News: The programmer for the Rainbow Arts protection has been found by Quader! He has sent us the source for the reading/creating of the later track 18 'bad GCR' protection and is searching for the older sources. The later version of this appears to be the same protection as used in "Iron Lord" which identifies itself as "RADWAR". This seems to be called "BETASKIP" on their website.
There are two main versions that I have found in the wild on this one and one variant that might be earlier is used on the original release of Turrican. This protection was used on Rainbow Arts, Magic Bytes, and Time Warp disks (all PAL releases).
The first version is used on disks released in 1987-1988. It contains an aggressive sync length check on track 36. During the load, it bumps back and forth between t18 and t36, formats the disk, then resets the C64 if the correct length isn't found (unless the disk is write-protected of course).
Remasters and emulators both will run these disks after the sync length is adjusted to the timing check routines. It must usually be adjusted because the length check is very exacting, and reading (or writing) an exact sync length is very tough on the belt-driven 1541 and emulators have their own timing (if they even support the method used to count it in this code).

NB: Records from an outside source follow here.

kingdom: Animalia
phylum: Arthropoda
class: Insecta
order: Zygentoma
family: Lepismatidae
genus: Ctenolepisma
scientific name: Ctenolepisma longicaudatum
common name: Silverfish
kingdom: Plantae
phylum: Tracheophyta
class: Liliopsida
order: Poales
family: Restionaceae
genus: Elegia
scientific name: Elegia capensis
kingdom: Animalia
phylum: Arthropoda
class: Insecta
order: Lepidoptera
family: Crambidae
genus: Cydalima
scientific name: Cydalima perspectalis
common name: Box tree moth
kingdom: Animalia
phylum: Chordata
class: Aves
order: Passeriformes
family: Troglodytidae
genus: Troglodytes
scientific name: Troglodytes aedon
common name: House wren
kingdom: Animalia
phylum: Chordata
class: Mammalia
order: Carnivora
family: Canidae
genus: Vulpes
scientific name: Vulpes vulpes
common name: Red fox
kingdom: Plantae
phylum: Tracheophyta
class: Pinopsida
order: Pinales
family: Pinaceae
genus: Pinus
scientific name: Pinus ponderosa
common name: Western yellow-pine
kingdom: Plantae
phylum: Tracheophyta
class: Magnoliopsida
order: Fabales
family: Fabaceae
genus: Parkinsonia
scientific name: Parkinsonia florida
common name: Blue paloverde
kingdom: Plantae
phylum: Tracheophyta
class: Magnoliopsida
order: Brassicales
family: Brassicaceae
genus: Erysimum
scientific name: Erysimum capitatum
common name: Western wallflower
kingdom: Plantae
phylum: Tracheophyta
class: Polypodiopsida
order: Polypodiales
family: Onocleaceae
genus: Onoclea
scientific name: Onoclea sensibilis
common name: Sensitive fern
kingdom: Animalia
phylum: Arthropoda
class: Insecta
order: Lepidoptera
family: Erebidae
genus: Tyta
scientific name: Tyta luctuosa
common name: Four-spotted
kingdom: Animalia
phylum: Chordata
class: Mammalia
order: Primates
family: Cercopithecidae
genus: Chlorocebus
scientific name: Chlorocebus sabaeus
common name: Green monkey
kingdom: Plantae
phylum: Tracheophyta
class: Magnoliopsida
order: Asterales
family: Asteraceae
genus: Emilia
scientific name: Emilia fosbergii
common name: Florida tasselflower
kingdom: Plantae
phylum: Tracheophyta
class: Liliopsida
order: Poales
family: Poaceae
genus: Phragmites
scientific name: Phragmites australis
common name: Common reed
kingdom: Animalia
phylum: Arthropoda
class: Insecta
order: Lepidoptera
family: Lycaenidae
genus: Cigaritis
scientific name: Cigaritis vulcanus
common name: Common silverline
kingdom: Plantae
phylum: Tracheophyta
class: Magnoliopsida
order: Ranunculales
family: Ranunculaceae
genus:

The version found on Turrican is on track 37 and locks instead of formatting the disk.
The second version is used mostly on disks from 1989-1991. This protection is a bad GCR run after a series of key bytes on a sector on track 18 (the sector number varies). These disks cannot seem to be imaged properly on a 1541-II due to the way it processes bad GCR (it will basically "give up" and the rest of the track will be corrupt). When imaged with an original 1541, the images work fine remastered and in emulators that support bad GCR.